The categorisation of Covid-19 as a global pandemic certainly sent shockwaves throughout the global marketplace, with the FTSE 100 crashing by a third from a peak of 7,634 in mid-January to below 5,000 on March 23rd.
Despite a subsequent and sustained rebound throughout Q2 and Q3, experts are now predicting a steep correction and further crash as the threat of a second wave of infections rises throughout the world. With this in mind, what are the best sectors to invest in and why are they poised to deliver a viable return?
Why are Stock Options Still Viable in 2020?
In simple terms, the stock market crash of March undermined and devalued a number of high-profile shares, without challenging their status or profitability in the long-term.
This trend was best observed amongst tech stocks, with relevant indexes such as the Nasdaq Composite tumbling by more than 4% recently and yet to scale their pre-pandemic highs. The S&P 500 also declined by 2.8% last week, as tech stocks faltered and saw their value proposition falter.
Despite this, the big-tech market and its individual stocks are fundamentally strong and well-established, which means that such equities will once again grow in value once normal market conditions are restored.
This creates a small but tangible window of opportunity for investors to buy variable cap stocks at a significantly reduced price, before selling these on for a profit in the future.
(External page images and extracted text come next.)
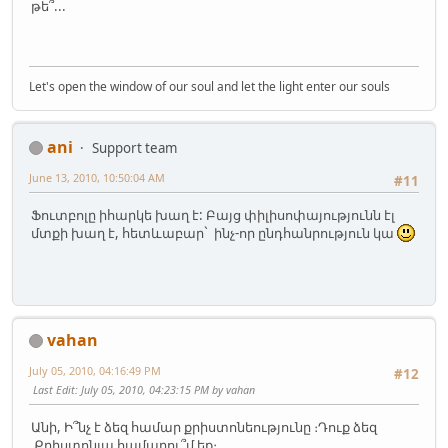
թե՞...
Let's open the window of our soul and let the light enter our souls
ani
Support team
June 13, 2010, 10:50:04 AM
#11
Ֆուտբոլը իհարկե խաղ է: Բայց փիլիսոփայությունն էլ
մտքի խաղ է, հետևաբար` ինչ-որ ընդհանրություն կա
vahan
July 05, 2010, 04:16:49 PM
#12
Last Edit
: July 05, 2010, 04:23:15 PM by vahan
Անի, Ի՞նչ է ձեզ համար քրիստոնեությունը ։Դուք ձեզ
Քրիստոնյա համարու՞մ եք։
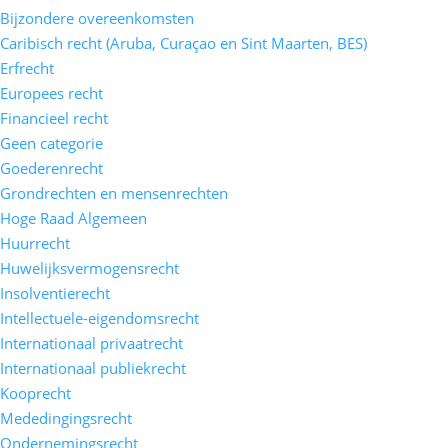
Bijzondere overeenkomsten
Caribisch recht (Aruba, Curaçao en Sint Maarten, BES)
Erfrecht
Europees recht
Financieel recht
Geen categorie
Goederenrecht
Grondrechten en mensenrechten
Hoge Raad Algemeen
Huurrecht
Huwelijksvermogensrecht
Insolventierecht
Intellectuele-eigendomsrecht
Internationaal privaatrecht
Internationaal publiekrecht
Kooprecht
Mededingingsrecht
Ondernemingsrecht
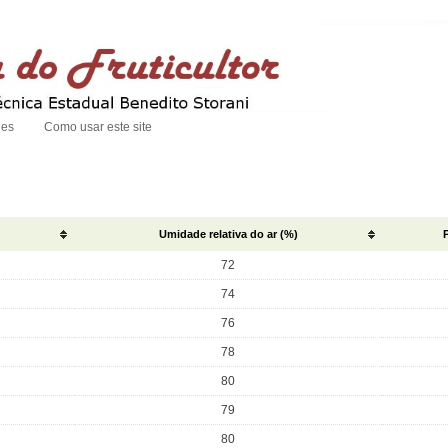
des
Como usar este site
Umidade relativa do ar (%)
72
74
76
78
80
79
80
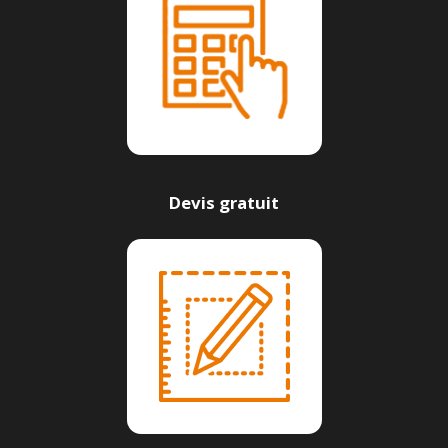
Devis gratuit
Sectors and Caps – Picking the Right Investments
Of course, not all sectors and markets have been created equal, which is why some have performed significantly better than others during the last six months.
For example, supermarkets and e-commerce brands have achieved huge growth since the start of the pandemic, with the virus thought to have added £5.3 billion to online sales in 2020 so far. Both of these of these sectors are also poised to deliver growth in the long-term too, so they’re ideal for investors with a more patient outlook.
Some technology markets have also thrived during the coronavirus outbreak, particularly those based in remote communication. Take Zoom, for example, which has forecast a potential 300% revenue increase in 2020 and represents the ideal short-term option.
Beyond this, you may also decide that midcap stocks are ideally suited to the current investment climate, with these entities having performed demonstrably better than others since the FTSE 100 crash on March 23rd.
This is part of a wider and more historic trend too, with dedicated research showcasing that midcap stocks have also performed consistently better than others during periods of ‘systematic risk’ since the mid-1990s.
As a result of this, investing in mid-cap stocks (which boast an average market cap of between £2 billion and £10 billion) is a great way of optimising profits and minimising risk during significant peaks and troughs.
Choosing Equity Funds Over Indices and Individual Stocks
One of the best ways to target mid-cap stocks is through an equity fund, which offers considerably less risk and higher potential profits than both indices and individual shares.
The reason for this is simple; as such funds are naturally diverse and feature multiple holdings from an array of carefully selected markets, while they’re also carefully managed and directed by skilled managers such as Downing’s Rosemary Banyard.
With this example, you can also access a fund that’s focused primarily on small and mid-cap stocks, while simultaneously targeting UK stocks that are capable of delivering sustained and tangible returns.
Of course, the key is to identify the right equity fund to suit your risk profile and outlook, while also seeking out an option that’s tailored to your profit expectations.